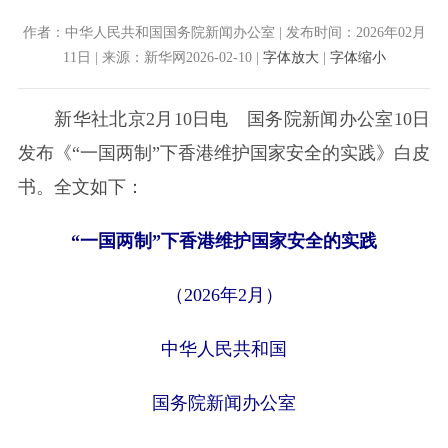
作者：中华人民共和国国务院新闻办公室 | 发布时间：2026年02月
11日 | 来源：新华网2026-02-10 |
字体放大
|
字体缩小
新华社北京2月10日电 国务院新闻办公室10日
发布《“一国两制”下香港维护国家安全的实践》白皮
书。全文如下：
“一国两制”下香港维护国家安全的实践
（2026年2月）
中华人民共和国
国务院新闻办公室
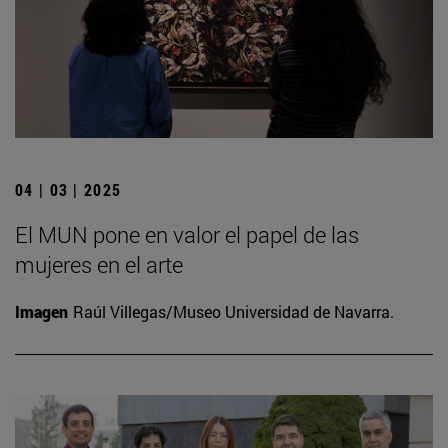
04 | 03 | 2025
El MUN pone en valor el papel de las
mujeres en el arte
Imagen
Raúl Villegas/Museo Universidad de Navarra.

#### Exercise objective
Nothing but the exact text of the records should appear in your answer, with no pictures. Please write it out.

#### Result
作者：中华人民共和国国务院新闻办公室 | 发布时间：2026年02月
11日 | 来源：新华网2026-02-10 |
字体放大
|
字体缩小
新华社北京2月10日电 国务院新闻办公室10日
发布《“一国两制”下香港维护国家安全的实践》白皮
书。全文如下：
“一国两制”下香港维护国家安全的实践
（2026年2月）
中华人民共和国
国务院新闻办公室
04 | 03 | 2025
El MUN pone en valor el papel de las
mujeres en el arte
Imagen
Raúl Villegas/Museo Universidad de Navarra.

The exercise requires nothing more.